Strengths: Fastest time to working prototype - five lines of Python and you have a functioning vector store. Native LangChain and LlamaIndex integrations. No schema required.
Weaknesses: Not battle-tested above ~500K vectors. Limited query capabilities. No managed cloud option.
import chromadb
from chromadb.utils import embedding_functions
client = chromadb.PersistentClient(path="./chroma_db")
openai_ef = embedding_functions.OpenAIEmbeddingFunction(
api_key="your-api-key", model_name="text-embedding-3-small"
)
collection = client.get_or_create_collection(
name="documents", embedding_function=openai_ef
)
collection.add(
documents=["Full text of document..."],
metadatas=[{"source": "clinical_guidelines", "year": 2023}],
ids=["doc_1"]
)
results = collection.query(
query_texts=["elevated liver enzymes"],
n_results=5,
where={"year": {"$gte": 2022}}
)
Best for: Prototypes, local development, learning RAG, datasets under a few hundred thousand vectors.
Qdrant
What it is: Open-source vector database written in Rust. High performance, rich filtering, managed cloud available.
Strengths: Best performance per dollar for self-hosted deployments. Payload filtering is incredibly flexible - nested JSON, geographic, full-text, numeric ranges, all combinable.

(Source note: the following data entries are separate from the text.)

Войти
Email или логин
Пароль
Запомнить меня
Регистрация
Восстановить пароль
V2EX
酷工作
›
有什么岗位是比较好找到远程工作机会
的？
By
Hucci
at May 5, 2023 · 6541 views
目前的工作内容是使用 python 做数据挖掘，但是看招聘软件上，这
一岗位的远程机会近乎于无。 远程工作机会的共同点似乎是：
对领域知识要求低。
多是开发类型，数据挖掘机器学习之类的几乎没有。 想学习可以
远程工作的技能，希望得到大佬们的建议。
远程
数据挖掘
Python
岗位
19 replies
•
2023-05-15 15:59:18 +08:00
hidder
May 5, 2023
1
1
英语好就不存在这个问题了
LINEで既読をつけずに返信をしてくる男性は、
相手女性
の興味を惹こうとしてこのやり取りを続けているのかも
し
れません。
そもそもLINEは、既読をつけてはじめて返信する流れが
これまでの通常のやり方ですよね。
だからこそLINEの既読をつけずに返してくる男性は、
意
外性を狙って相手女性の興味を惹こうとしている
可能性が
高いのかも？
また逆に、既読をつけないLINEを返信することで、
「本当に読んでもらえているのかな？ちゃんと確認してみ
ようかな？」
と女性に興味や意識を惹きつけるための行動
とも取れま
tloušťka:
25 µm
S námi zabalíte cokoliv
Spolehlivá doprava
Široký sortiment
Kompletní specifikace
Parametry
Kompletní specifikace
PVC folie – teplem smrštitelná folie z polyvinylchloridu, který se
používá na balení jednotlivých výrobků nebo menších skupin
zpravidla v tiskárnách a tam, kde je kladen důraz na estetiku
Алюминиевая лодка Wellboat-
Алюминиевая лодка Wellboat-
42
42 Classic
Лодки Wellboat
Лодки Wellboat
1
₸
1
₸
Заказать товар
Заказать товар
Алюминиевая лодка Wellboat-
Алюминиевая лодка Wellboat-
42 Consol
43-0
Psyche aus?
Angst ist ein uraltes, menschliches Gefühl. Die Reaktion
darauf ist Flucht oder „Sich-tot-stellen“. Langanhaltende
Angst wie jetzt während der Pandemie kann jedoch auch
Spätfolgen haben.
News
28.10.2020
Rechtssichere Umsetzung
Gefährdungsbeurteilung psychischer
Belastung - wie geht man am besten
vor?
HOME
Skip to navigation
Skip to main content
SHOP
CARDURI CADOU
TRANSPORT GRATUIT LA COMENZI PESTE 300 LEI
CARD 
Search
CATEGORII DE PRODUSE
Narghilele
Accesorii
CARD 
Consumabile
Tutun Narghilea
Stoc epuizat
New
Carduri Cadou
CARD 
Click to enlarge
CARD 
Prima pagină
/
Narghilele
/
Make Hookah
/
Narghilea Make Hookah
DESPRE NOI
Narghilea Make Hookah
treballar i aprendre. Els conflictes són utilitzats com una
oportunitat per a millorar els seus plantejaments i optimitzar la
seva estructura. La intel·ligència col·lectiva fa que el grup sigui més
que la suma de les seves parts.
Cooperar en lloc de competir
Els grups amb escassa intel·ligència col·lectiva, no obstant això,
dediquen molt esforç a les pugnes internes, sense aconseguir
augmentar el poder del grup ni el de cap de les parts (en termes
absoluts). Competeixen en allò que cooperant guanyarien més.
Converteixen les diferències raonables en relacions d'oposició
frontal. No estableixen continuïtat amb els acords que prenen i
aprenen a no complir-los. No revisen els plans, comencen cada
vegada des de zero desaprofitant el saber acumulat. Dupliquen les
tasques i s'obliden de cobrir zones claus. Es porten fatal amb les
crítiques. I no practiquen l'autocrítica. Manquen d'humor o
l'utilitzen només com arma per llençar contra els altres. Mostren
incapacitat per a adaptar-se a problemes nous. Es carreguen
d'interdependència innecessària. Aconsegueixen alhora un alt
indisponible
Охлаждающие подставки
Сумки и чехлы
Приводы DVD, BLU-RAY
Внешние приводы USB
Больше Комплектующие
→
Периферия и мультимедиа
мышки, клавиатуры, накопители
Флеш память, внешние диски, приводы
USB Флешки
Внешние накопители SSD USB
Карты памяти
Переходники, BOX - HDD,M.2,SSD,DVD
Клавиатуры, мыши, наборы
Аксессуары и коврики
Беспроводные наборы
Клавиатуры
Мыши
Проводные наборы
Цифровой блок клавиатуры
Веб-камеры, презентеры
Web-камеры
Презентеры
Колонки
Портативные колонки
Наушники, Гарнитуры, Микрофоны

Sparse vectors supported natively. HNSW parameters are tunable per collection.
Weaknesses: Less mature ecosystem. Fewer native integrations.

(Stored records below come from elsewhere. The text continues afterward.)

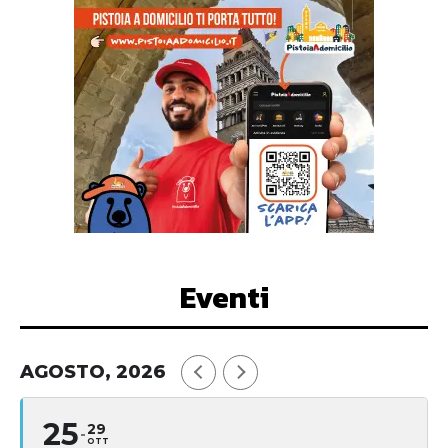
Eventi
AGOSTO, 2026
25
29
OTT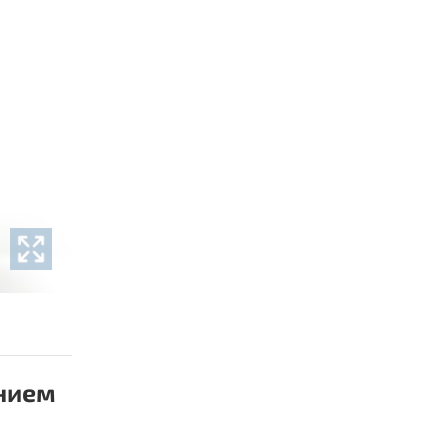
ением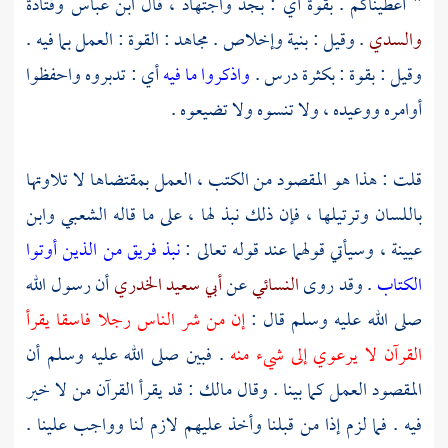
" أعطيناكم . بقوة أي : بجد واجتهاد ، قال
ابن عباس
وقتادة
والسدي
. وقيل : بنية وإخلاص .
مجاهد
: القوة : العمل بما فيه .
وقيل : بقوة : بكثرة درس .
واذكروا ما فيه
أي : تدبروه واحفظوا
أوامره ووعيده ، ولا تنسوه ولا تضيعوه .
قلت : هذا هو المقصود من الكتب ، العمل بمقتضاها لا تلاوتها
باللسان وترتيلها ، فإن ذلك نبذ لها ، على ما قاله
الشعبي
وابن
عيينة
، وسيأتي قولهما عند قوله تعالى :
نبذ فريق من الذين أوتوا
الكتاب
. وقد روى
النسائي
عن
أبي سعيد الخدري
أن رسول الله
صلى الله عليه وسلم قال :
إن من شر الناس رجلا فاسقا يقرأ
القرآن لا يرعوي إلى شيء منه
. فبين صلى الله عليه وسلم أن
المقصود العمل كما بينا . وقال
مالك
: قد يقرأ القرآن من لا خير
فيه . فما لزم إذا من قبلنا وأخذ عليهم لازم لنا وواجب علينا .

from qdrant_client import QdrantClient
from qdrant_client.models import Distance, VectorParams, PointStruct, Filter, FieldCondition, Range
client = QdrantClient(url="http://localhost:6333")
client.create_collection(
collection_name="documents",
vectors_config=VectorParams(size=1536, distance=Distance.COSINE),
)
client.upsert(
collection_name="documents",
points=[PointStruct(
id=1, vector=embedding_vector,
payload={"source": "clinical_guidelines", "year": 2023}
)]
)
results = client.search(
collection_name="documents",
query_vector=query_embedding,
limit=5,
query_filter=Filter(must=[FieldCondition(key="year", range=Range(gte=2022))])
)
Best for: Production at scale, cost-sensitive deployments, fine-grained filtering control.
The Decision Framework
- Scale and cost: Under 100K vectors? Any option works. Above 10M with high query volume? Qdrant or Weaviate self-hosted will be significantly cheaper than Pinecone.
- Operational capacity: No DevOps? Pinecone. Have infrastructure capacity? Qdrant or Weaviate.

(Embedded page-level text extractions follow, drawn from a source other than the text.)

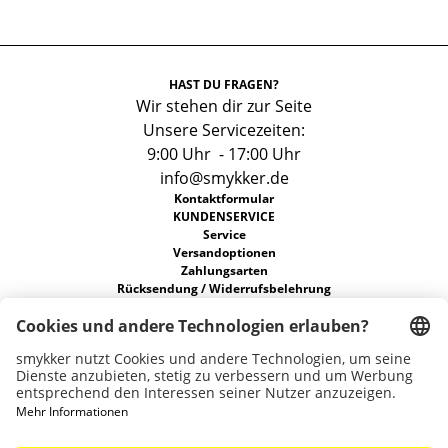
HAST DU FRAGEN?
Wir stehen dir zur Seite
Unsere Servicezeiten:
9:00 Uhr - 17:00 Uhr
info@smykker.de
Kontaktformular
KUNDENSERVICE
Service
Versandoptionen
Zahlungsarten
Rücksendung / Widerrufsbelehrung
FAQs
Allgemeine Geschäftsbedingungen
Datenschutz
ÜBER UNS
Unsere Stores
Nachhaltigkeit
Karriere
Widerruf erklären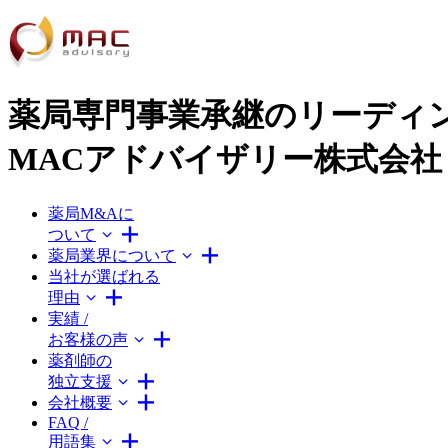
薬局専門事業承継のリーディ
MACアドバイザリー株式会社
薬局M&Aに
ついて
薬局業界について
当社が選ばれる
理由
実績 /
お客様の声
薬剤師の
独立支援
会社概要
FAQ /
用語集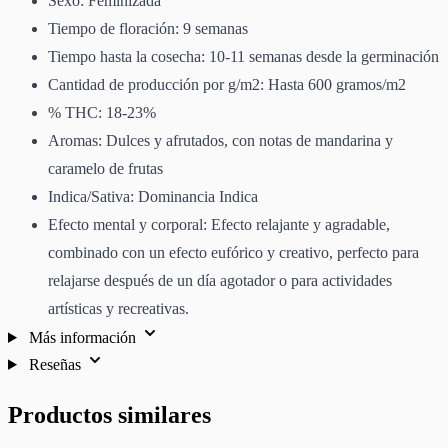
Sexo: Feminizada
Tiempo de floración: 9 semanas
Tiempo hasta la cosecha: 10-11 semanas desde la germinación
Cantidad de producción por g/m2: Hasta 600 gramos/m2
% THC: 18-23%
Aromas: Dulces y afrutados, con notas de mandarina y
caramelo de frutas
Indica/Sativa: Dominancia Indica
Efecto mental y corporal: Efecto relajante y agradable,
combinado con un efecto eufórico y creativo, perfecto para
relajarse después de un día agotador o para actividades
artísticas y recreativas.
Más información
Reseñas
Productos similares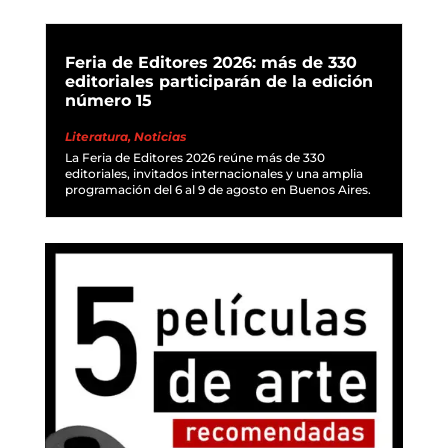
Feria de Editores 2026: más de 330
editoriales participarán de la edición
número 15
Literatura
,
Noticias
La Feria de Editores 2026 reúne más de 330
editoriales, invitados internacionales y una amplia
programación del 6 al 9 de agosto en Buenos Aires.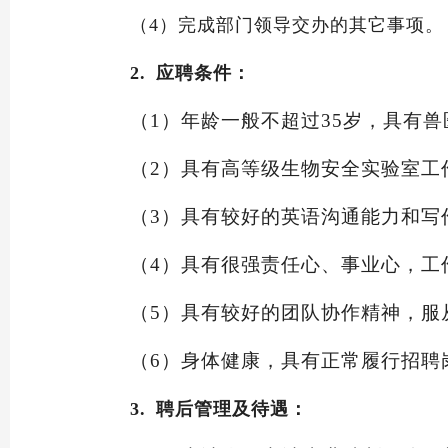
（4）
完成部门领导交办的其它事项。
2.
应聘条件：
（1）
年龄一般不超过
35岁，具有
（2）
具有高等级生物安全实验室工
（3）
具有较好的英语沟通能力和写
（4）
具有很强责任心、事业心，工
（5）
具有较好的团队协作精神，服
（6）
身体健康，具有正常履行招聘
3.
聘后管理及待遇：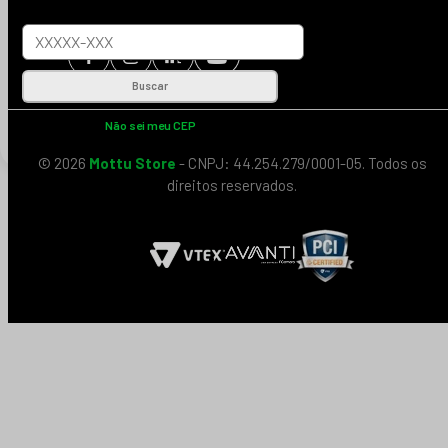
Buscar
Não sei meu CEP
© 2026
Mottu Store
- CNPJ: 44.254.279/0001-05. Todos os
direitos reservados.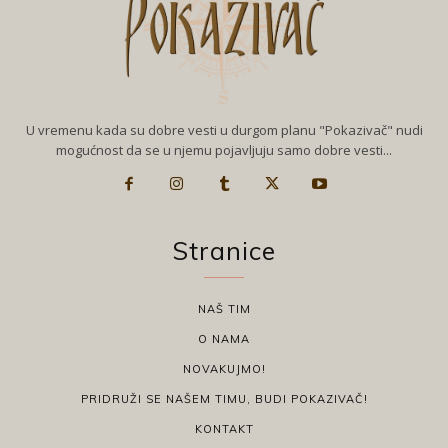
U vremenu kada su dobre vesti u durgom planu "Pokazivač" nudi
mogućnost da se u njemu pojavljuju samo dobre vesti...
Stranice
NAŠ TIM
O NAMA
NOVAKUJMO!
PRIDRUŽI SE NAŠEM TIMU, BUDI POKAZIVAČ!
KONTAKT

- Hybrid search requirement: If exact keyword matching matters alongside semantic search, use Weaviate or Qdrant.
- Data compliance: Healthcare or finance with data residency requirements? Self-hosted only.
- Speed to prototype: Building a demo? Chroma. Twenty minutes to a working RAG pipeline. Migrate later.
The migration cost between vector databases is manageable - an evening of re-embedding and re-indexing for most datasets under 1M vectors. Don't over-engineer the initial choice.